Оказалось, что я сжег фетровые бурки ротмистра Ягашина. Увидев свою обнову — подарок матери — обугленной, ротмистр дал мне такую оплеуху, что из глаз моих искры посыпались. Но тут же я услышал гневный голос Залонского:

— Что вы делаете, ротмистр? Как вам не стыдно? Позор! Я не позволю бить солдата! Тем более такого солдата! Какая дикость!

— Пошел ты!.. — Ягашин выругался грубо, по-солдатски. — Слюнявый интеллигент! Вонючий демократ!

Они крепко сцепились. Командир батальона едва развел их. Ягашин в ту же ночь перебрался в ротную офицерскую землянку, а через неделю перевелся в другой полк.

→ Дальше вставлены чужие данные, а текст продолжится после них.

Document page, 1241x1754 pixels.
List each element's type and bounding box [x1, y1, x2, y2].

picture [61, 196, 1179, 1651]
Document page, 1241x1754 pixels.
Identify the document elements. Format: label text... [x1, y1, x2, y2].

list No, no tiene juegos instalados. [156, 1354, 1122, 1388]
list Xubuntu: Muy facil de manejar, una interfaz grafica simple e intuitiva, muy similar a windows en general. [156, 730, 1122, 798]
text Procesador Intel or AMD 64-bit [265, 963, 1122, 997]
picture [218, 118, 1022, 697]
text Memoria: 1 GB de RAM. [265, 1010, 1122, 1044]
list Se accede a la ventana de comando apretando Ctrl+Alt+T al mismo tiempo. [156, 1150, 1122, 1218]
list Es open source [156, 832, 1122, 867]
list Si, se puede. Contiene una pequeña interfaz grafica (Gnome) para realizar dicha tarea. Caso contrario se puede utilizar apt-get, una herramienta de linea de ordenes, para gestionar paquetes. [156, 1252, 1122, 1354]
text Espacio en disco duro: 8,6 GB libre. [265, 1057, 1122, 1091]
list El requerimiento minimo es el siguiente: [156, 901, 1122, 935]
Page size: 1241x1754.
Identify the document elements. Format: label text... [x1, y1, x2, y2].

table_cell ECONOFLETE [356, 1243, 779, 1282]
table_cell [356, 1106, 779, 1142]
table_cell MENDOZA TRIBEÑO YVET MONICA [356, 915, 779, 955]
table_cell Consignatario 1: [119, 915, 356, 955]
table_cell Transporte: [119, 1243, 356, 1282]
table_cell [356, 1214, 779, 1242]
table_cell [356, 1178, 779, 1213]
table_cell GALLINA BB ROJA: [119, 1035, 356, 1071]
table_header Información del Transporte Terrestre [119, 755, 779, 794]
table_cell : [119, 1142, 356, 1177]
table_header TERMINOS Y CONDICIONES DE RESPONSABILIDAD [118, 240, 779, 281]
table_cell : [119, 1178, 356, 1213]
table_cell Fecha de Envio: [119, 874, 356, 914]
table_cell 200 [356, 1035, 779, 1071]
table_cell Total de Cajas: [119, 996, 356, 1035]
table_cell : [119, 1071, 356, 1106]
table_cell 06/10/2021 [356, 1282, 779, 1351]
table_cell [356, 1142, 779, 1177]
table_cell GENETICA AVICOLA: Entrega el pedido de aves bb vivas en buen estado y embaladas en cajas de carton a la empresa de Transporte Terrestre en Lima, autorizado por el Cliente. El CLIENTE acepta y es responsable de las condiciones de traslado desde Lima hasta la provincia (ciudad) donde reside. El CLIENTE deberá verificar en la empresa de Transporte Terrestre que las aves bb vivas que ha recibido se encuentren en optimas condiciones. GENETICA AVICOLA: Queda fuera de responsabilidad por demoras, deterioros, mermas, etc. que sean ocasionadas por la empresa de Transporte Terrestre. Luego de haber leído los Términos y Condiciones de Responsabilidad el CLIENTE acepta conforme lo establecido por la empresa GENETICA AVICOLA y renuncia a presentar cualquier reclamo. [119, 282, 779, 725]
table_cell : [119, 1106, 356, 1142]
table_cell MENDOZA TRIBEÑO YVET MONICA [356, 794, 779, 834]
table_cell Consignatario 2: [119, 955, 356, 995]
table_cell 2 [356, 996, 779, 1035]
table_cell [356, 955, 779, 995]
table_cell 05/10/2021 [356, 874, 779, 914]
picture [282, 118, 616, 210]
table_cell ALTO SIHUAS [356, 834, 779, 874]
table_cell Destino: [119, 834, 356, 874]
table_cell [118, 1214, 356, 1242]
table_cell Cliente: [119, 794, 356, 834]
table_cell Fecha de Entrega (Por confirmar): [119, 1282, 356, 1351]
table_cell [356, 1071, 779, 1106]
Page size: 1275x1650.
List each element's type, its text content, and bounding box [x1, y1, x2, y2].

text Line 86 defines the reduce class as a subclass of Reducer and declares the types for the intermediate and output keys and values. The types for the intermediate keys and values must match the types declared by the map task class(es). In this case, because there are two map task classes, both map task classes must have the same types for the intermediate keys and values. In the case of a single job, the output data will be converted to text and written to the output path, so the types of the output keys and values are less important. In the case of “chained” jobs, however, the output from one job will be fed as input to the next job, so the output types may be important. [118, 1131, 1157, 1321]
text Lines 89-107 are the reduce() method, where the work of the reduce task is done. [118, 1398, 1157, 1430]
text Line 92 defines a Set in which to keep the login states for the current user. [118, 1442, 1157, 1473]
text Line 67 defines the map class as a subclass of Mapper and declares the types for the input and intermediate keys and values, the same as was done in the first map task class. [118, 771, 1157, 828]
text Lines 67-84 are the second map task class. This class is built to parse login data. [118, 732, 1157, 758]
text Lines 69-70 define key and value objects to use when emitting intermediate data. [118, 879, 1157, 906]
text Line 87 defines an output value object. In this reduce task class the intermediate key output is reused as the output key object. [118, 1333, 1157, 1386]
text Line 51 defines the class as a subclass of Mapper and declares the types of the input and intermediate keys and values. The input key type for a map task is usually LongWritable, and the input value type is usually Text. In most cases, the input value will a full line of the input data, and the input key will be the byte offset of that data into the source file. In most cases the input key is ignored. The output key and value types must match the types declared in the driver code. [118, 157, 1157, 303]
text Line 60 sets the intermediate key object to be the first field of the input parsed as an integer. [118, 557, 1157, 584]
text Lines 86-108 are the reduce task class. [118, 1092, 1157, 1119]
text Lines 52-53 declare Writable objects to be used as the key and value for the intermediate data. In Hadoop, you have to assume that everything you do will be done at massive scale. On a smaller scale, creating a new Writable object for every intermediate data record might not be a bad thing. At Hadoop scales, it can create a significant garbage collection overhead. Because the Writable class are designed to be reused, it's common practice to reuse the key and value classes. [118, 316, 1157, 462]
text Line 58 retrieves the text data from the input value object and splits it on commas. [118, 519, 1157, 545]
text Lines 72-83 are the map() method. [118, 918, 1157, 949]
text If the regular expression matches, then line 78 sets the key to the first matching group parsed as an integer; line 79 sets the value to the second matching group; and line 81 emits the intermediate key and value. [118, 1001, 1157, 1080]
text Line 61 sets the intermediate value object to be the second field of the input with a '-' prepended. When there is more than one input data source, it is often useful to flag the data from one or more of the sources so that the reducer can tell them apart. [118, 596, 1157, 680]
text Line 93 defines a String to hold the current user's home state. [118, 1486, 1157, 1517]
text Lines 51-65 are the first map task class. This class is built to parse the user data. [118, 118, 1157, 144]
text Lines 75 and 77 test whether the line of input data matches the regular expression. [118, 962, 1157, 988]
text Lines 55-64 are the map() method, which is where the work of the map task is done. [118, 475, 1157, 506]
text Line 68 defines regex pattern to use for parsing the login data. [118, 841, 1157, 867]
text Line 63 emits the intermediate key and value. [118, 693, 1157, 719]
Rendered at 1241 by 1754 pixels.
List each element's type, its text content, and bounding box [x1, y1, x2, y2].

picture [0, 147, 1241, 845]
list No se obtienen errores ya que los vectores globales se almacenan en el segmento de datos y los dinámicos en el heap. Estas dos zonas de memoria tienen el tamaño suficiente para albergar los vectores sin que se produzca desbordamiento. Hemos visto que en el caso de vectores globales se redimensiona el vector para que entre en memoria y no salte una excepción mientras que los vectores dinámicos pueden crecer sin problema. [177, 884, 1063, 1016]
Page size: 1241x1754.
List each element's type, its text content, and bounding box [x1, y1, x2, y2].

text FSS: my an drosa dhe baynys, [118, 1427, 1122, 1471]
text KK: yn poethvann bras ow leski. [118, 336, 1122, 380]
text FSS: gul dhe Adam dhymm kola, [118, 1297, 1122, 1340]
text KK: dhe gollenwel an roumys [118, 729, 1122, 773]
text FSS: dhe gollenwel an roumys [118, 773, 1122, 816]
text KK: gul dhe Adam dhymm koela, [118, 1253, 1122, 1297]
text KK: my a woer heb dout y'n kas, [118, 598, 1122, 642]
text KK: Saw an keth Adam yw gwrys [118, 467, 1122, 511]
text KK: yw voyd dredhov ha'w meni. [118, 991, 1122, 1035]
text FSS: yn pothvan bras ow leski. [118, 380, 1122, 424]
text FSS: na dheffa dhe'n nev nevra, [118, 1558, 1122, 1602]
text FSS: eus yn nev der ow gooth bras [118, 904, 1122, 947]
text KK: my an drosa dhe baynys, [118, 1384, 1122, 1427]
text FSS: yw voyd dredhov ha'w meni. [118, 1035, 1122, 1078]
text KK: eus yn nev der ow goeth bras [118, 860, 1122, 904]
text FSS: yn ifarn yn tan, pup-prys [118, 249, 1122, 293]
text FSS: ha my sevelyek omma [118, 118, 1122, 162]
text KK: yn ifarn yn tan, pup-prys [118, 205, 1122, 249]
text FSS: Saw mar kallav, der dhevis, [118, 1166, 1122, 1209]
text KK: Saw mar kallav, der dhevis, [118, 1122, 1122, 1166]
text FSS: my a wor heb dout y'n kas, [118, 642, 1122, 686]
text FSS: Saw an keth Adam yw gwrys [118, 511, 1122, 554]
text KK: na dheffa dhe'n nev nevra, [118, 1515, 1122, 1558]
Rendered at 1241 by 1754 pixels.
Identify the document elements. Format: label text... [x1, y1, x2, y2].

Они дружили, капитан Залонский и ротмистр. И вдруг так поссориться. Потом я слышал от взводных и ротных офицеров, что, будь это не в окопах, не на войне, они бы наверняка стрелялись на дуэли. Из-за меня.

Теперь, пожалуй, трудно представить, как поразило, тронуло, обрадовало крестьянского парня то, что его господин, его офицер, готов был стреляться с другим офицером из-за своего денщика.

И поклялся себе, что буду предан капитану до самой смерти, жизни не пожалею за него. И как я потом старался во всем угодить своему благодетелю, чтоб было ему всегда тепло, чисто, уютно! Я готов был в любой момент грудью своей заслонить его от пули, от сабли.

Иван Свиридович не посмеивался, как обычно, когда утром я рассказал солдатам об этом происшествии, а слушал внимательно, серьезно и расспрашивал, кто из офицеров ругался, какими словами, особенно заинтересовало его, что Залонский сказал: «Прошло то время, когда били солдата», и еще: «Не забывайте, ротмистр, что вы в окопах».

Иван Свиридович так отозвался на эти слова: «Начинают понимать господа офицеры. Может, некоторые людьми станут».

Много на фронте было разных событий — боев, разведок, смертей; часто подстерегала солдатская беда, иногда звучала острая шутка. Если бы обо всем рассказать, пришлось бы не вечер, не день, а неделю сидеть у этого костра. Я расскажу только о событиях, больше всего поразивших меня, навсегда оставивших след в моей душе. Они были связаны с двумя людьми — Залонским и Голодушкой, которые по-разному влияли на меня, по-разному учили.